Task: Please render the data below as a Markdown table with two columns, Row and Line: number each line and skip blank ones. Leave the pictures out of your answer.

Exercise data:
┏━━

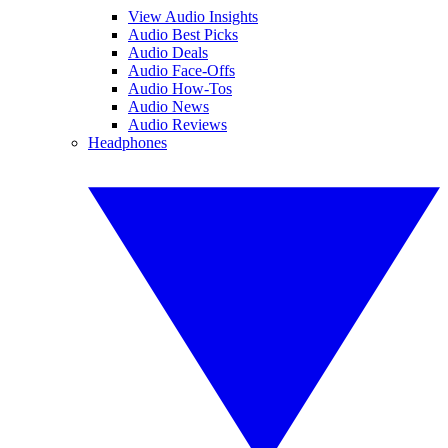
View Audio Insights
Audio Best Picks
Audio Deals
Audio Face-Offs
Audio How-Tos
Audio News
Audio Reviews
Headphones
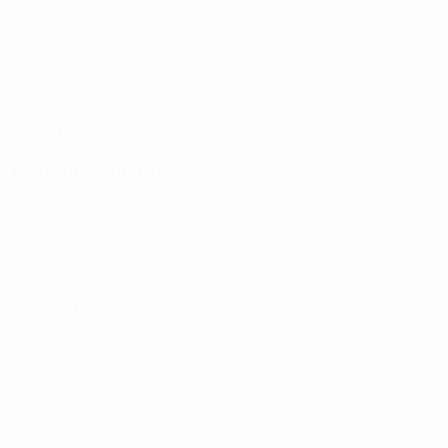
Stats
ALSO VISIT
UEFA.com
UEFA
Foundation
CHANGE LANGUAGE
English
Français
Deutsch
Русский
Español
Italiano
Português
Privacy
Terms and conditions
Cookie policy
Privacy settings
© 1998-2026 UEFA. All rights reserved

┗━━

Answer section:
| Row | Line |
|---|---|
| 1 | View Audio Insights |
| 2 | Audio Best Picks |
| 3 | Audio Deals |
| 4 | Audio Face-Offs |
| 5 | Audio How-Tos |
| 6 | Audio News |
| 7 | Audio Reviews |
| 8 | Headphones |
| 9 | Stats |
| 10 | ALSO VISIT |
| 11 | UEFA.com |
| 12 | UEFA |
| 13 | Foundation |
| 14 | CHANGE LANGUAGE |
| 15 | English |
| 16 | Français |
| 17 | Deutsch |
| 18 | Русский |
| 19 | Español |
| 20 | Italiano |
| 21 | Português |
| 22 | Privacy |
| 23 | Terms and conditions |
| 24 | Cookie policy |
| 25 | Privacy settings |
| 26 | © 1998-2026 UEFA. All rights reserved |